[Source texts of formatted documents]
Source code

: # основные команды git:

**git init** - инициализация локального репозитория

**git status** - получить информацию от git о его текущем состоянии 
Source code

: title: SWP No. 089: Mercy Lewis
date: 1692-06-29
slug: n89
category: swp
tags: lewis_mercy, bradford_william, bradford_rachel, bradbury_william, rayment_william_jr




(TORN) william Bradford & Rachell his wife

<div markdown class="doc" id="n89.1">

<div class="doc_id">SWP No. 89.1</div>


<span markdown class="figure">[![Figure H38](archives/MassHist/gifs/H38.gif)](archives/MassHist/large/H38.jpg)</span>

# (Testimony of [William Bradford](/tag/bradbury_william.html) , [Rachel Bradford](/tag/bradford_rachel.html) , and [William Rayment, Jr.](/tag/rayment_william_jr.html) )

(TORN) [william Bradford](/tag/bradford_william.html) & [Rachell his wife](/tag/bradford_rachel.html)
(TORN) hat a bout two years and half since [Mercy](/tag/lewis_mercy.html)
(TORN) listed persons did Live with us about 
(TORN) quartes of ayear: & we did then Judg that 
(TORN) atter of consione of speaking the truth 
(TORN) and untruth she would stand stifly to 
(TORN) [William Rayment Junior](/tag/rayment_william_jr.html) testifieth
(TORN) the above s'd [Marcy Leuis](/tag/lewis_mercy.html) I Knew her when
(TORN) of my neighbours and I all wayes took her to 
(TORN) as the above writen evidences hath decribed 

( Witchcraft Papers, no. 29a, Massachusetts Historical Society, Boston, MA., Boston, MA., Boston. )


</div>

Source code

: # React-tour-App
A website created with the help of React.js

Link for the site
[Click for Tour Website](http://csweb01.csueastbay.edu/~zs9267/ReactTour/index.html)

▶ _PROBLEM DESCRIPTION_: Going through the data, tally the lines containing "TORN" and report only the result.

▶ _ANSWER TO THIS PROBLEM_: 11